This is an interesting year to report on our meat birds as so many variable are in play. This year I wanted to order all cockerels again, but the hatchery was sold out. Not a problem, I just went with a straight run of 20 and 5 replacement hens, expecting there to be 6 hens and 21 meat birds. When I got to Sharon to pick them up there were only 20 meat birds in the box and one of them was dead. There were 6 hens, however and all seemed fine. In the end I didn't lose anymore meat birds, thankfully, but of the 19 I got 13 were female. Considering they always come out basically 50/50 this was a rather unpleasant surprise. I lost one replacement hen the day they moved out side because she was killed by the neighbors dog.
This year I also switched to organic freed from DeLongs. I used one bag of organic starter and then went to an organic grower, but after finding out it was like 16% protein I returned the unopened ones and went to a 21% starter/grower.
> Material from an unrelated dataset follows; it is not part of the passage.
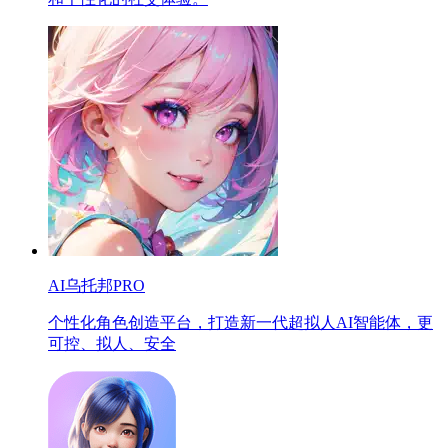
AI乌托邦PRO
个性化角色创造平台，打造新一代超拟人AI智能体，更
可控、拟人、安全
So total we used 1 bag of starter, one of grower, and 6 of the 21% protein one. A total of 8 bags of food for 25 birds through week 4 and 24 birds for 9 weeks. The total for feed was right around $241.86.
We butchered a total of 19 birds (and our teeny, tiny rooster, Chocolate, but his numbers aren't in the totals.) We had 13 females and 6 males and they finished out with a total of 124 pounds! Our largest birds were 7.5 pounds and are smallest were 5.5 pounds with a 6.5 pound average. So really, they did well on their weights, partially because we waited until 9 weeks to butcher. We also did collect 2 pounds, 11 oz of liver and hearts and 2 pounds of gizzards.
So the breakdown of our organic, pastured chickens was $1.95/pound! I was seriously concerned we'd be much, much higher, so I was very happy with that. If you count in the organ meats it comes down to $1.87/pound. And these numbers include the grain for the replacement hens, which added no value in meat as of now. They are now eating the same no soy, organic ration as our laying hens, but for 9 weeks their feed costs are buried in the meat birds numbers. All in all a good year, even with the challenges.